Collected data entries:
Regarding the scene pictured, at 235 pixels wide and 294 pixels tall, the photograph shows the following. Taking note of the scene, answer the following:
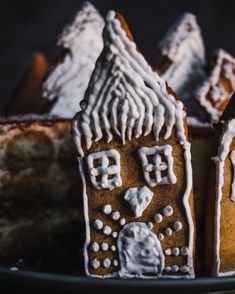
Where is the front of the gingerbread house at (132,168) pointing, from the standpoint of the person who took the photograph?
facing the viewer

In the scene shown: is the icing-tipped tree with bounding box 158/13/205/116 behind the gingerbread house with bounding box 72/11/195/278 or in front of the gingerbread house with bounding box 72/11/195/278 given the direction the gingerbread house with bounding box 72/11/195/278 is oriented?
behind

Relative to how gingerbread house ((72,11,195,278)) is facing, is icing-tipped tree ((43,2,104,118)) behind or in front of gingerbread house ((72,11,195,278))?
behind
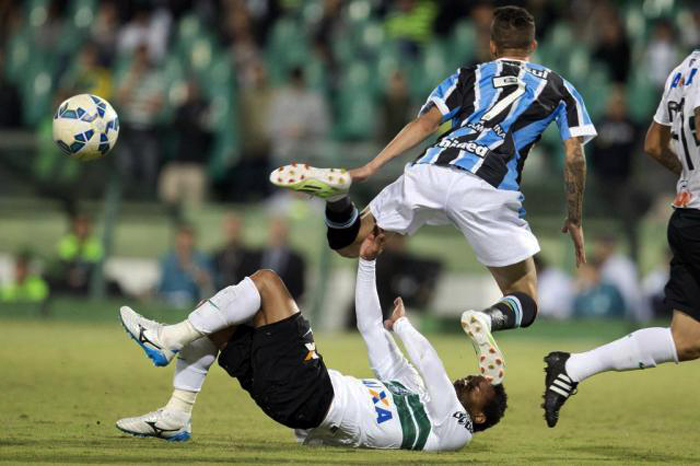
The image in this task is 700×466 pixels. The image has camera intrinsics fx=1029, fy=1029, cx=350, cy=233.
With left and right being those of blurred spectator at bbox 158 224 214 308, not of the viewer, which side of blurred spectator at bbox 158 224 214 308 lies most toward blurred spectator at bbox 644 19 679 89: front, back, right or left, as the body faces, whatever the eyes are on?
left

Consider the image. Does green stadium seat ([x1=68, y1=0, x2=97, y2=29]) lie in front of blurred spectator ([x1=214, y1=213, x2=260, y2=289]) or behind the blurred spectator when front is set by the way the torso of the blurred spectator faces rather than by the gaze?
behind

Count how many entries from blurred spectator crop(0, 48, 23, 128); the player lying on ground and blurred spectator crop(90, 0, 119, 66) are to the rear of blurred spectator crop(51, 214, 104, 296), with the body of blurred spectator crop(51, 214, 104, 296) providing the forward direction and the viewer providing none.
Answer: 2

--- THE PROBLEM ---
Render all of the rows above as a JSON list of strings, with one string for each line and no blank lines. Leave the pictures out.

--- TASK ANSWER ---
[
  "Regarding the scene pictured, at 235 pixels wide and 294 pixels tall, the photograph shows the following. Taking note of the scene, answer the following:",
  "Where is the front of the gingerbread house at (132,168) pointing, from the standpoint of the person who took the photograph?",
  "facing the viewer",
  "In the scene shown: is the icing-tipped tree with bounding box 158/13/205/116 behind the gingerbread house with bounding box 72/11/195/278 or in front of the gingerbread house with bounding box 72/11/195/278 given the direction the gingerbread house with bounding box 72/11/195/278 is oriented?",
  "behind",
  "Relative to how gingerbread house ((72,11,195,278)) is facing, is icing-tipped tree ((43,2,104,118)) behind or in front of gingerbread house ((72,11,195,278))?",
  "behind",
  "The image in this task is 700×466 pixels. The image has camera intrinsics fx=1029, fy=1029, cx=350, cy=233.",
  "With left and right being those of blurred spectator at bbox 158 224 214 308, not of the viewer, which side of blurred spectator at bbox 158 224 214 308 lies most toward blurred spectator at bbox 644 19 679 89: front, back, right or left, as the body faces, whatever the eyes are on?",
  "left",
  "Consider the image. Does green stadium seat ([x1=68, y1=0, x2=97, y2=29]) lie in front of blurred spectator ([x1=214, y1=213, x2=260, y2=289]) or behind the blurred spectator when front is set by the way the torso of the blurred spectator faces rather than by the gaze?",
  "behind",
  "Count how many entries from blurred spectator crop(0, 48, 23, 128); the player lying on ground and blurred spectator crop(90, 0, 119, 66) are to the rear of blurred spectator crop(51, 214, 104, 296), with the body of blurred spectator crop(51, 214, 104, 296) providing the forward direction and the viewer providing none.",
  "Answer: 2"
]